Although further study into the mechanisms of L-theanine absorption in the body is needed, it is evident that the way it interacts with neurotransmitters impacts stress management, which is important for anxiety regulation.

It is one of the safest herbal remedies for anxiety, with little if any serious adverse effects. Although there are few known interactions with theanine, if you are on any prescription medicines, it is always advisable to see your doctor before using a theanine supplement.

7) Cannabidiol

Cannabidiol (CBD) is a cannabinoid found naturally in (Cannabis) marijuana and hemp plants. CBD oil’s capacity to assist alleviate anxiety has been shown in a preliminary study to be promising. (19) CBD, unlike another kind of cannabinoid known as tetrahydrocannabinol (THC), does not induce intoxication or the high associated with cannabis.

A study in 2019 proves that it has a calming effect on the human nervous system. (20) CBD interacts with CB1 and CB2 receptors. (21)

These receptors are mostly present in the central and peripheral nervous systems, respectively. They are suspected to affect serotonin signaling. Depression is frequently related to low serotonin levels. In certain circumstances, a lack of serotonin can lead to anxiety.

According to the National Institute on Drug Abuse (NIDA), CBD has been found to lower stress in animals such as mice when used to treat generalized anxiety disorder (GAD).

Participants in the study were shown to have reduced levels of anxiety-related behavior and their physiological anxiety symptoms, such as elevated heart rate, also eased. (23).

Other types of anxiety, such as social anxiety disorder, adjustment disorder, and post-traumatic stress disorder, may benefit from CBD as well.

It may also aid in the treatment of anxiety-related sleeplessness. CBD has been investigated as an independent PTSD treatment as well as a complement to standard therapies such as medications and cognitive behavioral therapy.

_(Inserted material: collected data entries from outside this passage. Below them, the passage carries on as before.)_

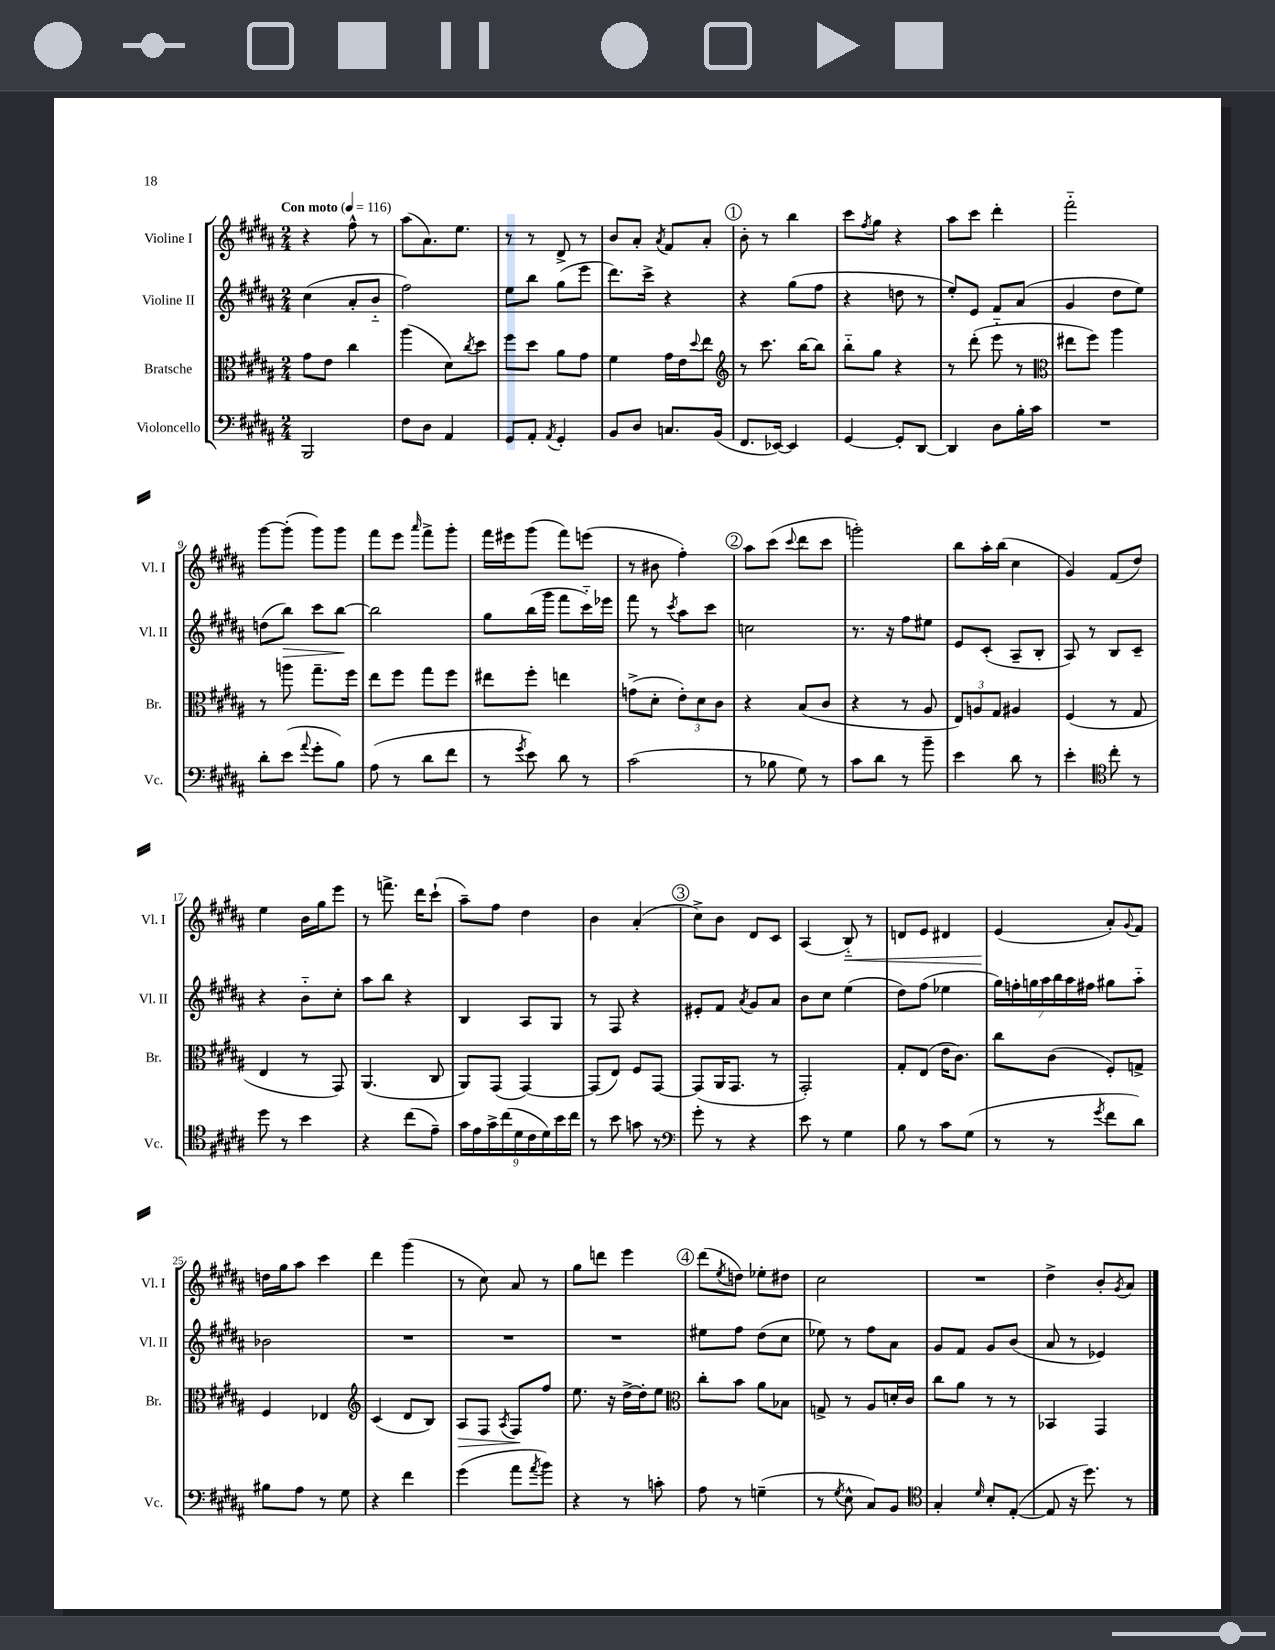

**kern	**kern	**dynam	**kern	**dynam	**kern	**dynam
*part4	*part3	*part3	*part2	*part2	*part1	*part1
*staff4	*staff3	*staff3	*staff2	*staff2	*staff1	*staff1
*I"Violoncello	*I"Bratsche	*	*I"Violine II	*	*I"Violine I	*
*I'Vc.	*I'Br.	*	*I'Vl. II	*	*I'Vl. I	*
*clefF4	*clefC3	*	*clefG2	*	*clefG2	*
*k[f#c#g#d#a#]	*k[f#c#g#d#a#]	*	*k[f#c#g#d#a#]	*	*k[f#c#g#d#a#]	*
*M2/4	*M2/4	*	*M2/4	*	*M2/4	*
*MM116	*MM116	*	*MM116	*	*MM116	*
=1	=1	=1	=1	=1	=1	=1
!	!	!	!	!	!LO:TX:a:B:t=Con moto	!
2BBB/	8g#\L	.	(4cc#\	.	4r	.
.	8e\J	.	.	.	.	.
.	4cc#\	.	8a#'/L	.	8ff#^^\	.
.	.	.	8b/J	.	8r	.
=2	=2	=2	=2	=2	=2	=2
8F#\L	(4aa#\	.	2ff#\)	.	(8aa#\L	.
8D#\J	.	.	.	.	8.a#\)	.
4AA#/	8d#\L)	.	.	.	.	.
.	.	.	.	.	8.ee\J	.
.	8qcc#/	.	.	.	.	.
.	8dd#\J	.	.	.	.	.
=3	=3	=3	=3	=3	=3	=3
8GG#/L	8ff#\L	.	8ee\L	.	8r	.
8AA#'/J	8dd#\J	.	8bb\J	.	8r	.
8qAA#/	.	.	.	.	.	.
4GG#'/	8a#\L	.	(8gg#\L	.	8d#^/	.
.	8g#\J	.	8eee\J	.	8r	.
=4	=4	=4	=4	=4	=4	=4
8BB/L	4f#\	.	8.ddd#\L)	.	8b/L	.
8D#/J	.	.	.	.	8a#'/J	.
.	.	.	16ccc#^\Jk	.	.	.
.	.	.	.	.	8qa#/	.
8.Cn/L	16g#\LL	.	4r	.	8f#/L	.
.	16e\J	.	.	.	.	.
.	8qqdd#/	.	.	.	.	.
.	8ee\J	.	.	.	8a#'/J	.
(16BB/Jk	.	.	.	.	.	.
!!LO:REH:place=s1:t=1
=5	=5	=5	=5	=5	=5	=5
*	*clefG2	*	*	*	*	*
8.FF#/L	8r	.	4r	.	8b'\	.
.	8.ccc#\	.	.	.	8r	.
[16EE-X/Jk)	.	.	.	.	.	.
4EE-/]	.	.	(8gg#\L	.	4bb\	.
.	[16bb\KL	.	.	.	.	.
.	8bb\J]	.	8ff#\J	.	.	.
=6	=6	=6	=6	=6	=6	=6
[4GG#/	8bb\L	.	4r	.	8ccc#\L	.
.	.	.	.	.	8qff#/	.
.	8gg#\J	.	.	.	8gg#\J	.
8GG#'/L]	4r	.	8ddn\	.	4r	.
[8DD#/J	.	.	8r	.	.	.
=7	=7	=7	=7	=7	=7	=7
4DD#/]	8r	.	8ee'/L)	.	8aa#\L	.
.	(8ddd#'\	.	8e/J	.	8ccc#\J	.
8D#\L	8eee\	.	8f#/L	.	4ddd#'\	.
16B'\L	8r	.	(8a#/J	.	.	.
16c#\JJ	.	.	.	.	.	.
=8	=8	=8	=8	=8	=8	=8
*	*clefC3	*	*	*	*	*
2r	8ee#X\L	.	4g#/	.	2fff#\	.
.	8ff#\J)	.	.	.	.	.
.	4aa#\	.	8dd#\L	.	.	.
.	.	.	8ee\J)	.	.	.
!!LO:LB:g=z
=9	=9	=9	=9	=9	=9	=9
8d#'\L	8r	.	(8ddn\L	.	[8ggg#\L	.
!	!	!	!	!LO:HP:b	!	!
(8e\J	8aan\	.	8bb\J)	>	(8ggg#'\J]	.
8qqa#/	.	.	.	.	.	.
8g#'\L	8.gg#~\L	.	8ccc#\L	.	8ggg#\L)	.
8B\J)	.	.	[8bb\J	.	8ggg#\J	.
.	16ff#\Jk	.	.	.	.	.
.	.	.	.	]	.	.
=10	=10	=10	=10	=10	=10	=10
(8A#\	8ee\L	.	2bb\]	.	8fff#\L	.
8r	8ff#\J	.	.	.	8eee\J	.
.	.	.	.	.	16qqaaa#/	.
8d#\L	8gg#\L	.	.	.	8fff#^\L	.
8f#\J	8ff#\J	.	.	.	8ggg#'\J	.
=11	=11	=11	=11	=11	=11	=11
8r	8ee#X\L	.	8gg#\L	.	16fff#\LL	.
.	.	.	.	.	16eee#X\J	.
8qg#/	.	.	.	.	.	.
8e\)	8ff#'\J	.	(16bb\L	.	(8ggg#\J	.
.	.	.	16ggg#\JJ	.	.	.
8d#\	4een\	.	8fff#\L	.	8fff#\L)	.
8r	.	.	16ccc#\L)	.	(8eeen\J	.
.	.	.	16eee-X\JJ	.	.	.
=12	=12	=12	=12	=12	=12	=12
(2c#\	(8gn^\L	.	8fff#\	.	8r	.
.	8d#'\J	.	8r	.	8b#X\	.
.	.	.	8qccc#/	.	.	.
.	12e'\L)	.	8aa#\L	.	4ff#'\)	.
.	12d#\	.	.	.	.	.
.	.	.	8ccc#\J	.	.	.
.	12c#\J	.	.	.	.	.
!!LO:REH:place=s1:t=2
=13	=13	=13	=13	=13	=13	=13
8r	4r	.	2ccn\	.	8aa#\L	.
8B-X\	.	.	.	.	(8ccc#\J	.
.	.	.	.	.	8qqccc#/	.
8G#\)	(8B/L	.	.	.	8ddd#\L	.
8r	8c#/J	.	.	.	8ccc#\J	.
=14	=14	=14	=14	=14	=14	=14
8c#\L	4r	.	8.r	.	2gggn'\)	.
8d#\J	.	.	.	.	.	.
.	.	.	16r	.	.	.
8r	8r	.	8ff#\L	.	.	.
8b~\	8A#/	.	8ee#X\J	.	.	.
=15	=15	=15	=15	=15	=15	=15
4e\	12E/L)	.	8e/L	.	8bb\L	.
.	12An/	.	.	.	.	.
.	.	.	(8c#'/J	.	16aa#'\L	.
.	12G#/J	.	.	.	.	.
.	.	.	.	.	(16bb\JJ	.
8d#\	4A#X/	.	8A#~/L	.	4cc#\	.
8r	.	.	8B'/J	.	.	.
=16	=16	=16	=16	=16	=16	=16
4e'\	(4F#/	.	8A#/)	.	4g#/)	.
.	.	.	8r	.	.	.
*clefC4	*	*	*	*	*	*
8cc#'\	8r	.	8B/L	.	(8f#/L	.
8r	8G#/	.	8c#~/J	.	8dd#/J)	.
!!LO:LB:g=z
=17	=17	=17	=17	=17	=17	=17
8dd#\	4E/	.	4r	.	4ee\	.
8r	.	.	.	.	.	.
4b\	8r	.	8b\L	.	16b\LL	.
.	.	.	.	.	16gg#\J	.
.	8GG#/)	.	8cc#'\J	.	8eee\J	.
=18	=18	=18	=18	=18	=18	=18
4r	(4.AA#/	.	8aa#\L	.	8r	.
.	.	.	8bb\J	.	8.fffn^\	.
(8cc#\L	.	.	4r	.	.	.
.	.	.	.	.	16ddd#\KL	.
8e~\J)	8C#/	.	.	.	(8ccc#`\J	.
=19	=19	=19	=19	=19	=19	=19
18g#\LL	8AA#/L)	.	4B/	.	8aa#~\L)	.
18e\	.	.	.	.	.	.
18g#^\	.	.	.	.	.	.
.	(8GG#/J	.	.	.	8ff#\J	.
(18cc#\	.	.	.	.	.	.
18d#\	.	.	.	.	.	.
.	[4GG#/)	.	8A#/L	.	4dd#\	.
18c#\	.	.	.	.	.	.
18d#\)	.	.	.	.	.	.
.	.	.	8G#/J	.	.	.
18b\	.	.	.	.	.	.
18cc#\JJ	.	.	.	.	.	.
=20	=20	=20	=20	=20	=20	=20
8r	(8GG#/L]	.	8r	.	4b\	.
8b\	8E/J)	.	8F#/	.	.	.
8gn\	8F#/L	.	4r	.	(4a#'/	.
8r	[8GG#/J	.	.	.	.	.
!!LO:REH:place=s1:t=3
=21	=21	=21	=21	=21	=21	=21
*clefF4	*	*	*	*	*	*
8g#'\	(8GG#/L]	.	8e#X'/L	.	8cc#^\L)	.
8r	16AA#/K	.	8f#/J	.	8b\J	.
.	8.GG#/J	.	.	.	.	.
.	.	.	8qa#/	.	.	.
4r	.	.	8g#/L	.	8d#/L	.
.	8r	.	8a#/J	.	8c#/J	.
=22	=22	=22	=22	=22	=22	=22
8e\	2GG#'/)	.	8b\L	.	(4A#/	.
8r	.	.	8cc#\J	.	.	.
!	!	!	!	!	!	!LO:HP:b
4G#\	.	.	(4ee\	.	8B/)	<
.	.	.	.	.	8r	.
=23	=23	=23	=23	=23	=23	=23
8B\	8G#'/L	.	8dd#\L)	.	8dn/L	.
8r	(8E/J	.	(8ff#\J	.	8e/J	.
8c#\L	16e\KL	.	4ee-X\	.	4d#X/	.
.	8.c#\J)	.	.	.	.	.
(8G#\J	.	.	.	.	.	.
=24	=24	=24	=24	=24	=24	=24
8r	8cc#\L	.	28gg#\LL)	.	(4e/	.
.	.	.	28ffn'\	.	.	.
.	.	.	28ggn\	.	.	.
.	.	.	28aa#\	.	.	.
8r	(8c#\J	.	.	.	.	.
.	.	.	28bb\	.	.	.
.	.	.	28aa#\	.	.	.
.	.	.	28ff#X\JJ	.	.	.
8qg#/	.	.	.	.	.	.
8f#\L	8F#'/L)	.	8gg#X\L	.	8a#'/L)	[
.	.	.	.	.	8qqg#/	.
8d#\J)	8Gn^/J	.	8aa#\J	.	8f#/J	.
!!LO:LB:g=z
=25	=25	=25	=25	=25	=25	=25
8B#X\L	4F#/	.	2b-X\	.	16ddn\LL	.
.	.	.	.	.	16gg#\J	.
8A#\J	.	.	.	.	8aa#\J	.
8r	4E-X/	.	.	.	4ccc#\	.
8G#\	.	.	.	.	.	.
=26	=26	=26	=26	=26	=26	=26
*	*clefG2	*	*	*	*	*
4r	(4c#/	.	2r	.	4ddd#\	.
4f#\	8d#/L	.	.	.	(4ggg#\	.
.	8B/J)	.	.	.	.	.
=27	=27	=27	=27	=27	=27	=27
!	!	!LO:HP:b	!	!	!	!
(4g#\	8A#/L	>	2r	.	8r	.
.	8F#/J	.	.	.	8cc#\)	.
.	8qA#/	.	.	.	.	.
8a#\L	8F#/L	.	.	.	8a#/	.
8qa#/	.	.	.	.	.	.
8b\J)	8ff#/J	]	.	.	8r	.
=28	=28	=28	=28	=28	=28	=28
4r	8.ee\	.	2r	.	8gg#\L	.
.	.	.	.	.	8dddn\J	.
.	16r	.	.	.	.	.
8r	[16dd#^\LL	.	.	.	4eee\	.
.	16dd#'\J]	.	.	.	.	.
8cn'\	8ee\J	.	.	.	.	.
!!LO:REH:place=s1:t=4
=29	=29	=29	=29	=29	=29	=29
*	*clefC3	*	*	*	*	*
8A#\	8cc#'\L	.	8ee#X\L	.	(8ddd#\L	.
.	.	.	.	.	8qee/	.
8r	8b\J	.	8ff#\J	.	8ddn\J)	.
(4Gn~\	8a#\L	.	(8dd#\L	.	8ee-X'\L	.
.	8B-X\J	.	8cc#\J	.	8dd#X\J	.
=30	=30	=30	=30	=30	=30	=30
8r	8Gn^/	.	8ee-X\)	.	2cc#\	.
8qG#/	.	.	.	.	.	.
8E^^\	8r	.	8r	.	.	.
8C#/L)	8A#/L	.	8ff#\L	.	.	.
8BB/J	16dn'/L	.	8a#\J	.	.	.
.	16c#/JJ	.	.	.	.	.
=31	=31	=31	=31	=31	=31	=31
*clefC4	*	*	*	*	*	*
4G#'/	8cc#\L	.	8g#/L	.	2r	.
.	8a#\J	.	8f#/J	.	.	.
16qqd#/	.	.	.	.	.	.
8B'/L	8r	.	8g#/L	.	.	.
([8E'/J	8r	.	(8b/J	.	.	.
=32	=32	=32	=32	=32	=32	=32
8E/]	4BB-X/	.	8a#/	.	4dd#^\	.
16r	.	.	8r	.	.	.
8.dd#\)	.	.	.	.	.	.
.	4GG#/	.	4e-X/)	.	8b'/L	.
.	.	.	.	.	8qg#/	.
8r	.	.	.	.	8a#/J	.
==	==	==	==	==	==	==
*-	*-	*-	*-	*-	*-	*-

Although FDA has not yet approved CBD for usage, this natural cannabinoid is widely accessible in tablet, liquid extract, vape liquid, and topical cream form.

CBD is usually regarded as safe. However, some people who use CBD may have adverse effects such as diarrhea, tiredness, changes in appetite, and weight fluctuations.

CBD may potentially interfere with any drugs or dietary supplements you use. If you are on any other medications, take extra caution and consult your doctor.

Final Words

The FDA does not supervise herbal supplements like pharmaceuticals.  Despite improved quality control requirements, the quality of certain supplements may still be a concern.

All of the herbs listed above have been scientifically proved to help with anxiety and have minimal negative effects. However, before lowering or discontinuing prescription medicine and beginning an herbal supplement, see your doctor.

Some herbs might have negative side effects or interact with other medications and bring unwanted consequences.

Some herbal remedies for anxiety might make you sleepy, so do not take them if you are driving or doing other risky jobs. If you decide to try an herbal supplement, your doctor can help you know the implications and possibilities.

Although herbal treatments are highly efficient, they cannot assist with severe forms of anxiety or major depressive disorders. A mental health expert should be sought in that situation.